As the promotional text proclaimed on his 2006 book The Singularity Is Near, “Our intelligence will become increasingly non-biological and trillions of times more powerful than it is today.” This will give birth to the Singularity – a time of total transformation in which we will merge with our computers, cast off our bodies, extend our lives indefinitely and have near-infinite intelligence at our disposal. (Mr. Kurzweil didn’t invent the idea, but he certainly popularized it.)

I reach Mr. Kurzweil at his home in Massachusetts and ask him if the predictions he first made in 2006 are still accurate. “We’re very much on that course,” he tells me. “We are right on the curve.” The curve is a graph showing, as he explains it to me, “the law of accelerating returns, the exponential growth of every form of information technology.”

Google Glasses: We Are Going Cyborg for Better or Worse

Reports in the Toronto Star and CNET of cyborg Steve Mann having his wearable computer apparatus ripped off in a Paris McDonald’s have led various bloggers to conclude that Using Google Glasses Will Get You Ass Kicked At McDonalds. In fact, the reaction Mann experienced was an anomaly.
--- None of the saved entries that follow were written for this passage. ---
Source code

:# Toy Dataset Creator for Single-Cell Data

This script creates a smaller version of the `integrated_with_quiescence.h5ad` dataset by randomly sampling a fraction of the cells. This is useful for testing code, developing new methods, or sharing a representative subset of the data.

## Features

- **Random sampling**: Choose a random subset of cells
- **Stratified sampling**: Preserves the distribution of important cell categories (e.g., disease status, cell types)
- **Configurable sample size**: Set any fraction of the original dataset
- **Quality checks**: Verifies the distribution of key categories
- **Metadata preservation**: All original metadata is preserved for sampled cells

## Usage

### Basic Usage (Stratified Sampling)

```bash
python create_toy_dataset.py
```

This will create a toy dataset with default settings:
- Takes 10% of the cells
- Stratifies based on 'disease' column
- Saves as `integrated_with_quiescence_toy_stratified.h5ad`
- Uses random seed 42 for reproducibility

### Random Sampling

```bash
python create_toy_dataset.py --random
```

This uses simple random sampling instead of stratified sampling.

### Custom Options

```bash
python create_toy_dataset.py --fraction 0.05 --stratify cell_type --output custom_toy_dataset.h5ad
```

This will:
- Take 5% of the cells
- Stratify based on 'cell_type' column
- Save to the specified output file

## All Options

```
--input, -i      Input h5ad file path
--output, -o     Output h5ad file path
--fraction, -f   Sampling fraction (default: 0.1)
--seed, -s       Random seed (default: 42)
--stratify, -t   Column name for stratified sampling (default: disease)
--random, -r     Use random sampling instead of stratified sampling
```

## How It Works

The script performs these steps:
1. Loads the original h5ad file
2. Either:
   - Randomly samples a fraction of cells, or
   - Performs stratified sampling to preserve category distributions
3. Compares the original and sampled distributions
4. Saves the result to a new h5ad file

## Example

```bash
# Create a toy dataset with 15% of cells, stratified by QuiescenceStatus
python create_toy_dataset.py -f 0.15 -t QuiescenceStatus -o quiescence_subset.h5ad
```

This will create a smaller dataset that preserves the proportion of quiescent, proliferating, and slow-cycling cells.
Woman wearing Google Glasses

Our overall social reaction to tech developments like Google Glasses, subject of widespread mainstream reportage and speculation, is more like this account published on the MIT Technology Review and titled You Will Want Google Glasses. In the piece, the author concludes, after hanging around and lobbing questions at Thad Starner, a technical lead for the Google Glasses project who “has been wearing various kinds of augmented-reality goggles full time since the early 1990s”, that “wearable computers seem certain to conquer the world. It simply will be better to have a machine that’s hooked onto your body than one that responds to it relatively slowly and clumsily.”

Connecting Steve Mann’s Paris fastfood experience to the Western world’s desire to integrate technology directly into our physiology is a mistake. We want the glasses and we want them now. We will wear and use the glasses. Why? Not because of how clumsy it is to have to use a smart phone. Not because of all the cool things the glasses will supposedly let us do, as depicted in the Google promo video below.

We will wear the glasses because we have become conditioned to desire the ongoing integration of our lives with our tech. Quite simply, it has become a social imperative that we be as plugged into the grid as possible. This means that not only must we be constantly connected, others must see us be constantly connected. Glasses offering wearable computing and augmented reality fit that bill perfectly. They are the inevitable evolution of what have been told and sold for several decades.

Are the Google Glasses and other wearable technologies good or evil? It’s a stupid question. With these technologies we will be able to further integrate our flesh lives with our cyber/online lives. For better or worse.

As for Steve Mann, well, I am the co-author of Steve Mann’s book, and so I am able to say with authority that Mann is a far cry from the gorgeous models/plugged-in hipsters depicted wearing Google Glass prototypes. Not that he deserves to be attacked. He doesn’t. But quite simply, Mann’s overall demeanor sometimes freaks people out. He’s a very weird looking-and-seeming dude, and his experience does not in any way represent a looming backlash against early adopters of Google Glasses.